'The current circumstances merit exceptional measures in recognition of their service during the pandemic'
The federal government has announced a temporary measure that will give asylum claimants working in the healthcare sector a chance at permanent residency.
“The government recognizes the extraordinary contribution of asylum claimants working in Canada’s healthcare sector during the COVID-19 pandemic, particularly in long-term care centres,” says Marco Mendicino, minister of immigration, refugees and citizenship. “As these individuals face an uncertain future in Canada, the current circumstances merit exceptional measures in recognition of their service during the pandemic.”
Front line workers providing direct care to patients in hospitals, long-term care homes, assisted living facilities and providing home care through an organization or agency will be able to apply for permanent residency if they:
- claimed asylum before March 13, 2020
- were issued a work permit after they made a claim for asylum
- have worked in the healthcare sector, in health institutions
- have worked in a designated occupation for no less than 120 hours between March 13, 2020 and Aug. 14, 2020
- demonstrate six months of experience (up until Aug. 31, 2021) in the designated occupation before being granted permanent residence
- have a Certificat de sélection du Québec (CSQ) if wishing to reside in Quebec
- meet existing admissibility requirements, including those related to criminality, security and health
Family members of the principal applicant would be included in the application and granted permanent residency, if the application is approved.

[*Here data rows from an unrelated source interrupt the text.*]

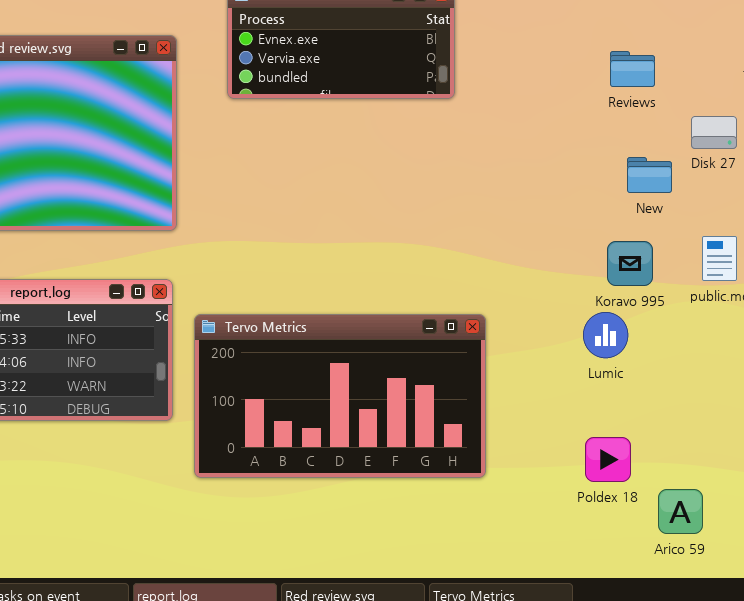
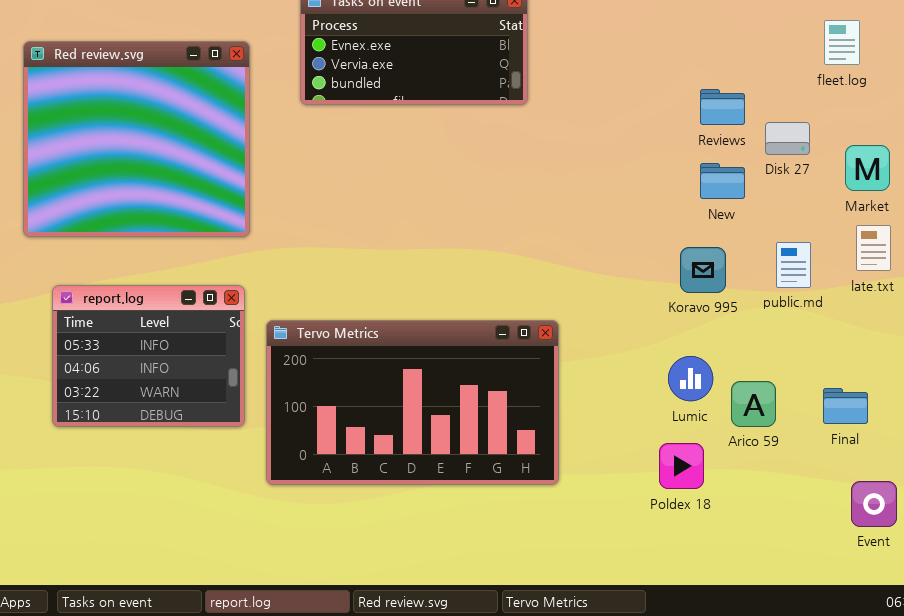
Reviews: [610,51,655,87] -> [700,89,745,125], moved
Lumic: [583,312,628,358] -> [668,356,713,401], moved
Arico 59: [658,489,703,534] -> [731,381,776,427], moved

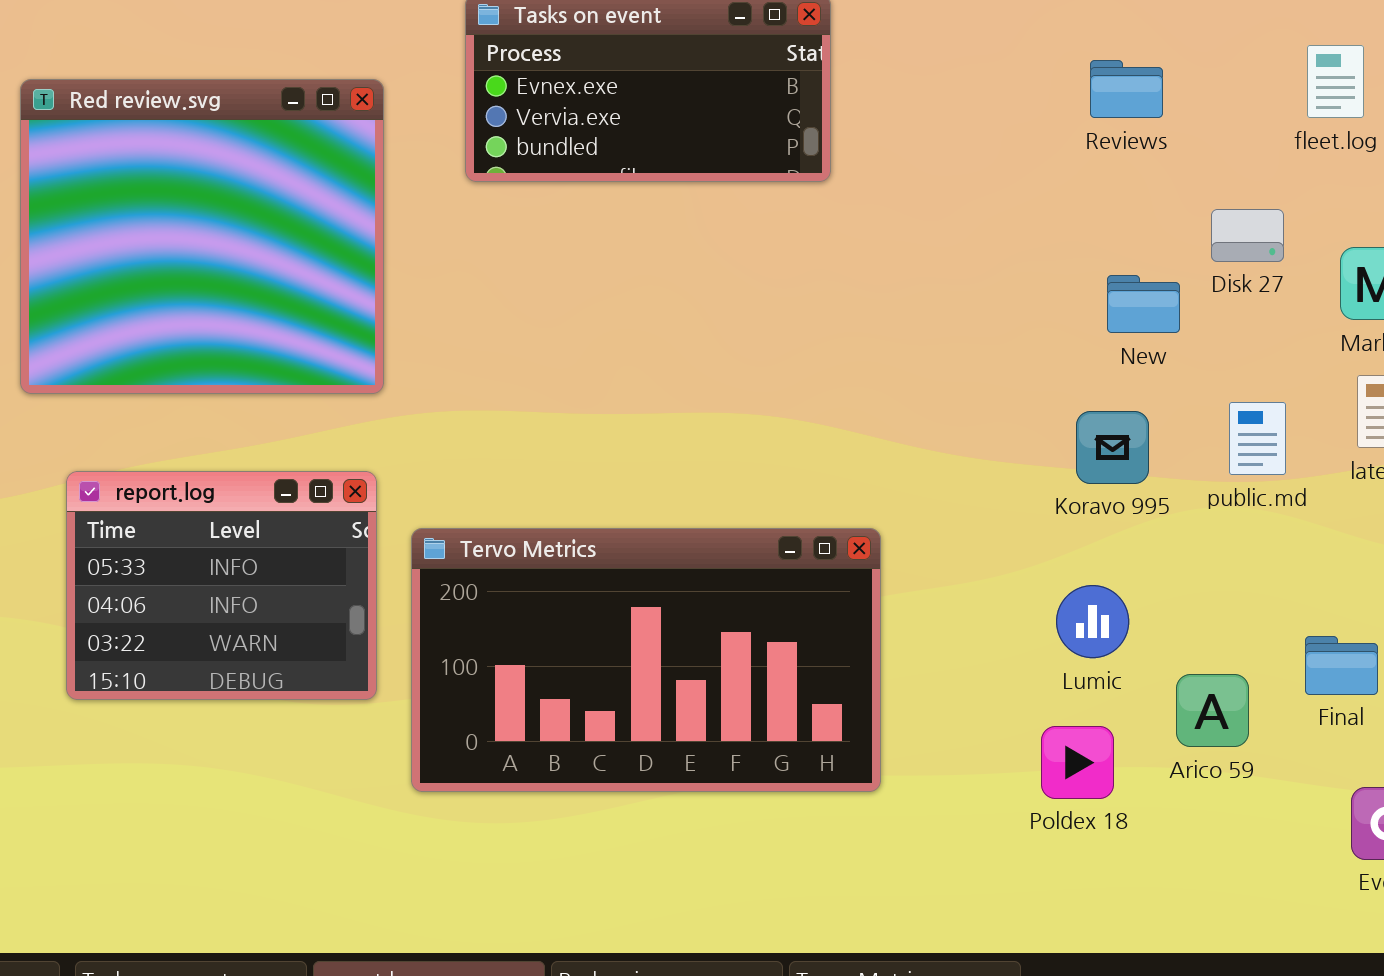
Reviews: [700,89,745,125] -> [1090,60,1163,118], moved
Arico 59: [731,381,776,427] -> [1176,674,1249,747], moved

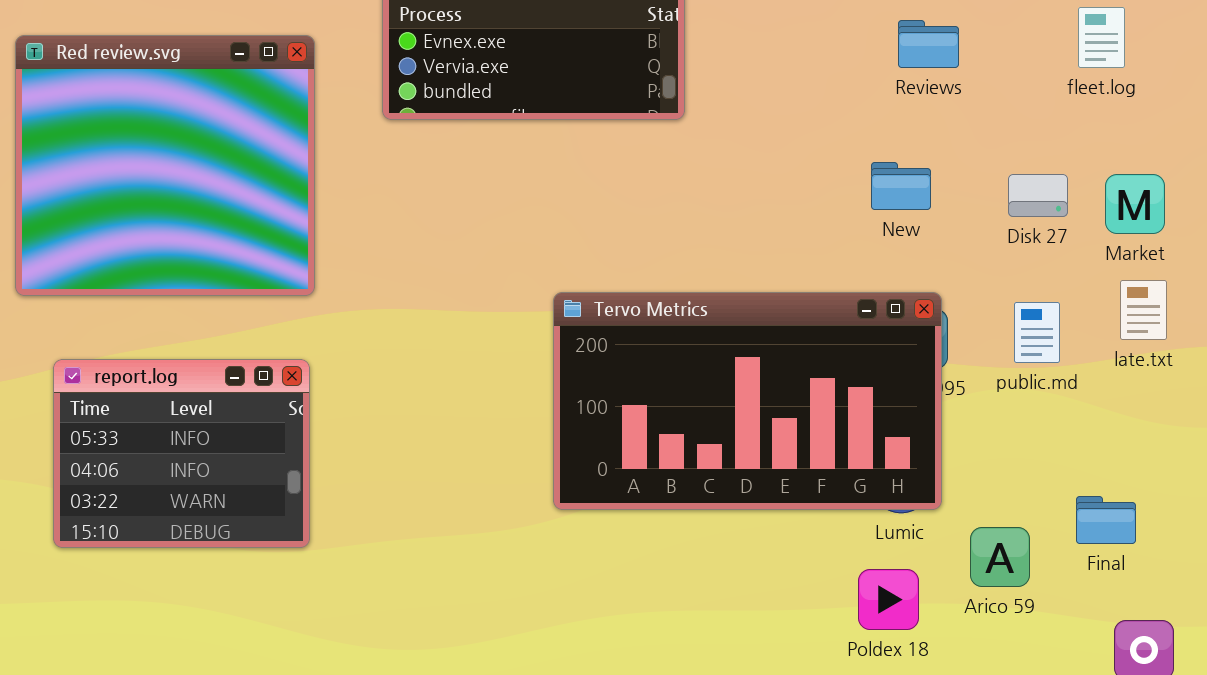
Disk 27: [1211,209,1284,262] -> [1008,174,1068,217], moved
New: [1107,275,1180,333] -> [871,162,931,210], moved
Tervo Metrics: [411,528,881,792] -> [553,292,942,510], moved

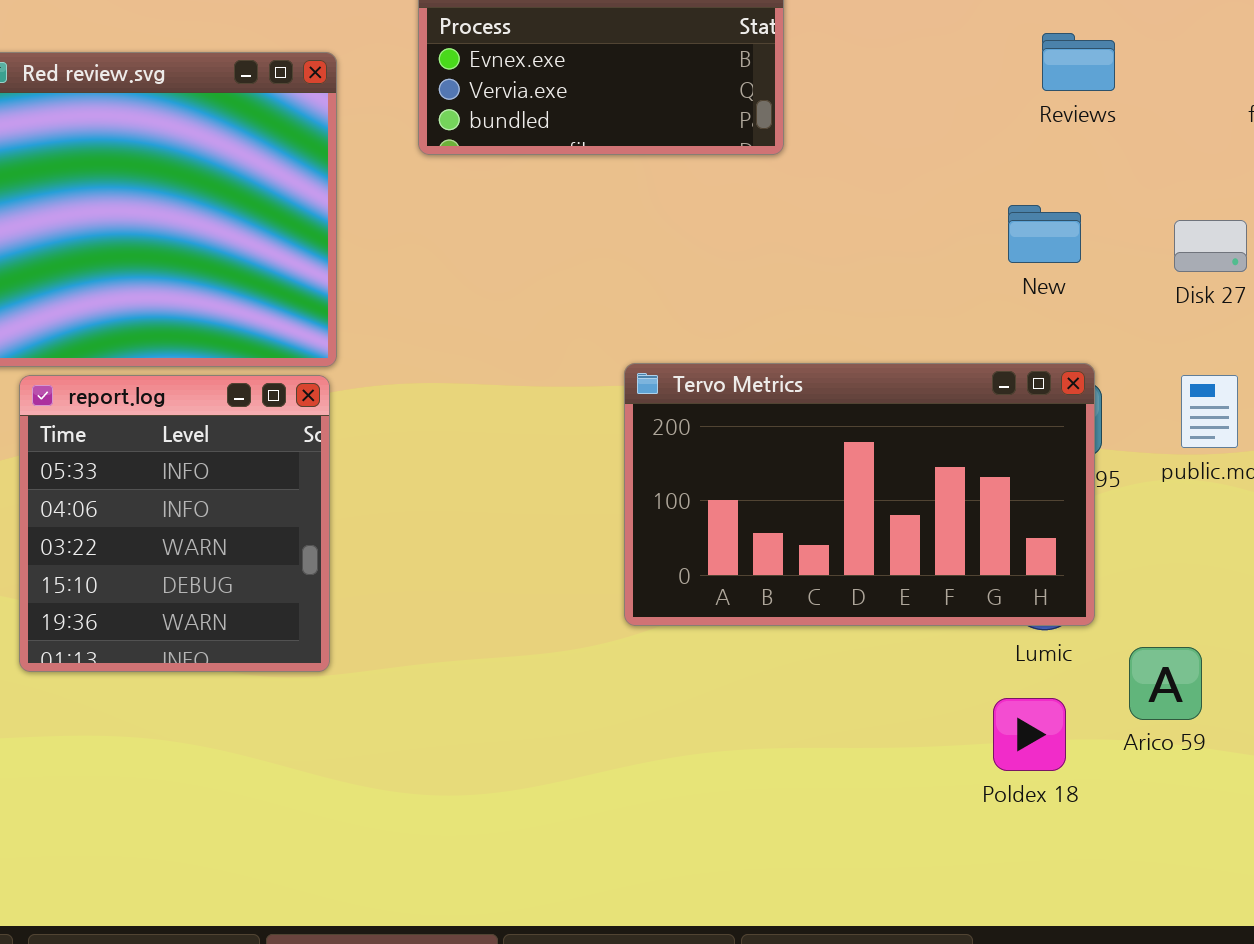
report.log: [53,359,310,548] -> [19,375,330,672], resized

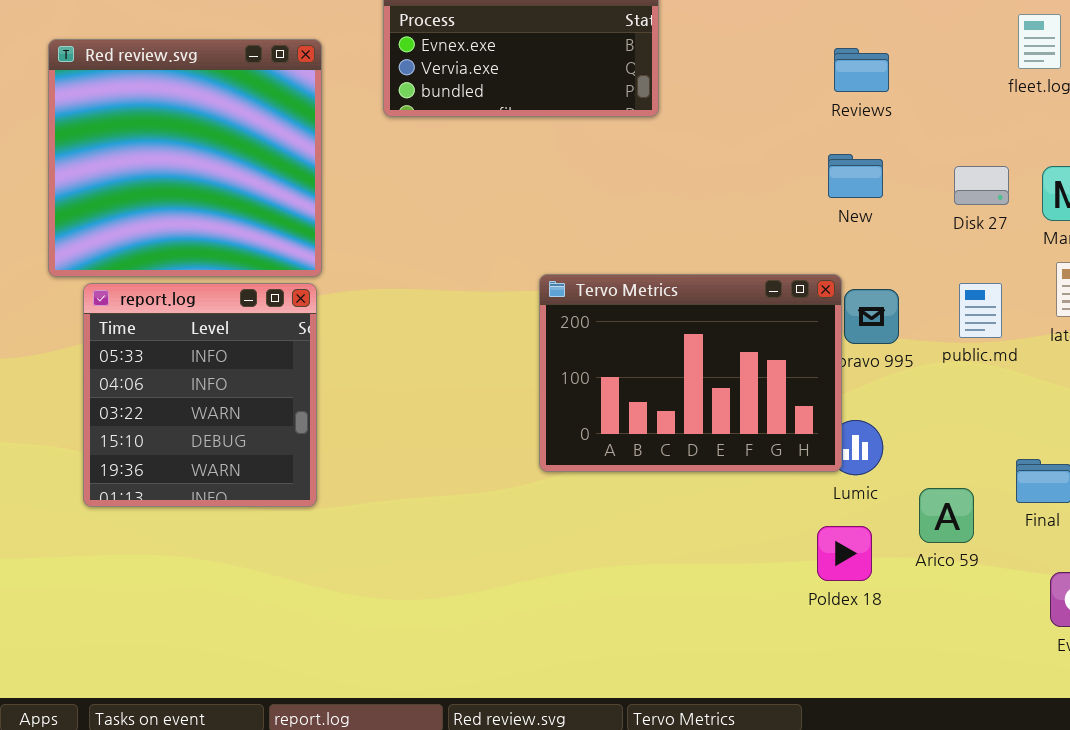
Reviews: [1042,33,1115,91] -> [834,48,889,92], moved
Tervo Metrics: [624,363,1095,626] -> [539,274,842,472], resized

The announcement “recognizes the service and dedication of some of the most marginalized and vulnerable members in society,” says Rema Jamous Imseis, representative in Canada for UNHCR, the UN Refugee Agency.
In July, Patrick Smith, president and CEO of the Centre of Excellence PTSD and Related Mental Health Concerns at the Royal Hospital in Ottawa, noted that healthcare workers could suffer from ‘moral injuries’.
Jan Egeland, secretary-general of the Norwegian Refugee Council, also applauded Canada’s move in a tweet: “Kudos Canada. More countries should follow your hospitable example and grant permanent residency to asylum-seekers risking their own health and lives to fight #COVID19 for all of us.”
In May, the federal government announced a temporary policy that would allow temporary foreign workers to work in a new job while their work permit application is being fully processed.
Later that month, Manitoba announced that almost 80,000 front-line workers would each receive $1,530 under a $120-million Risk Recognition Recognition Program.